Forget artificial intelligence and quantum computing, advertising has long relied on fuzzy logic. If you have been to the cinema or watched TV recently you will have felt the warm fuzzy feelings generated by, for instance, Kellogg’s Corn Flakes “Good Morning” ad. Whilst I turned up, incredibly, that the ad is filmed in Grovenor Park, London SE5 (you would have thought maybe Queens or Brooklyn from the look of it) my investigatory skills failed to put name to iconic face of the little girl (shown) whose smile carries the whole proposition. With a name, one could hit IMDB or something and discover that she was paid a million pounds, has also done stuff for Shredded Wheat etc.
Diversity? Kellogg’s versus David Cameron versus Nick Clegg versus ‘Islamists’ versus the EDL. But it is borg-like assimilation at work here. We are approaching the Big Crunch. Part of it – read the ulterior fuzzy logic of the ad – is that there is no longer room for cultural differences. Mongoloids, Caucasoids, Negroids all eat Corn Flakes for breakfast. Perhaps there is something of US multicultural strategy behind it – make the smile golden enough and we might just co-opt China.
But the ulterior proposition is more straightforward than that. As with Vodafone’s ‘Couple’ ad, which delivers multimedia messaging capabilities of fones right enough, aspirational advertising has gotten real.
Gone are the neon penthouses and supercars: such imagery is off-strategy for aspirational campaigns as the worlds they proselytise are simply no longer attainable.

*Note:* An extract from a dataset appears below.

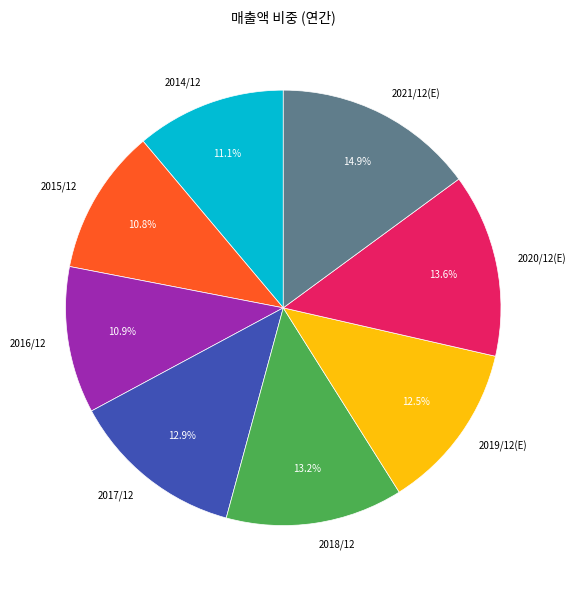

The 2020/12(E) slice represents 24% of the pie. True or false?

False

Aspirations have been toned down, and what we now have is a relatively ordinary street – somewhere redbrick, a nice bit of London perhaps. But look carefully. That looks like a house, not a mashup conversion, and one with an adjoining garage! Now look at the bloke at work:
He has driven to work, where he has an allocated parking space in an underground car park and a desk that looks like this:
What does he do? Own Nokia or Pratt and Whitney or something? Meanwhile his fiancee (more aspirational than ‘wife’ or ‘partner’) is here:
Not exactly your local Fitness First is it?
But it’s aspirational, you say. That’s the point.

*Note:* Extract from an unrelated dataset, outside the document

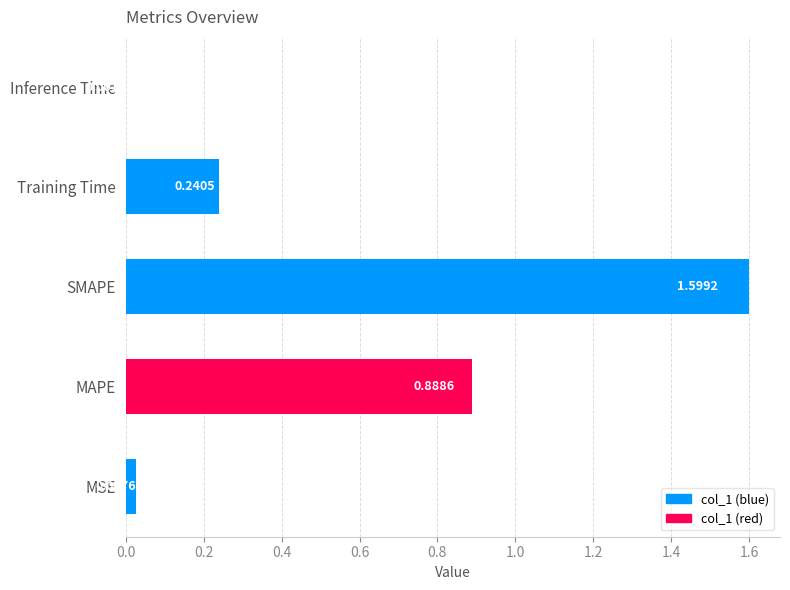

What is the sum of all values?

2.8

But the point is this: as we approach The Asymptote, the headroom of aspiration, the dreaming gap hovering above attainable reality, becomes thinner and thinner. In other words, run the same ad in a year’s time, and the phone will be smaller and smarter and so on, but the aspirational backdrop will be more realistic. A mashup conversion in East Ham perhaps. A job on an Underground station. A sort of memetic inflation, if you like. At The Asymptote (so to speak) we will aspire to what we are.
Imaginative flatline, the End of Desire. Nirvana in other words.
And you thought advertising was evil.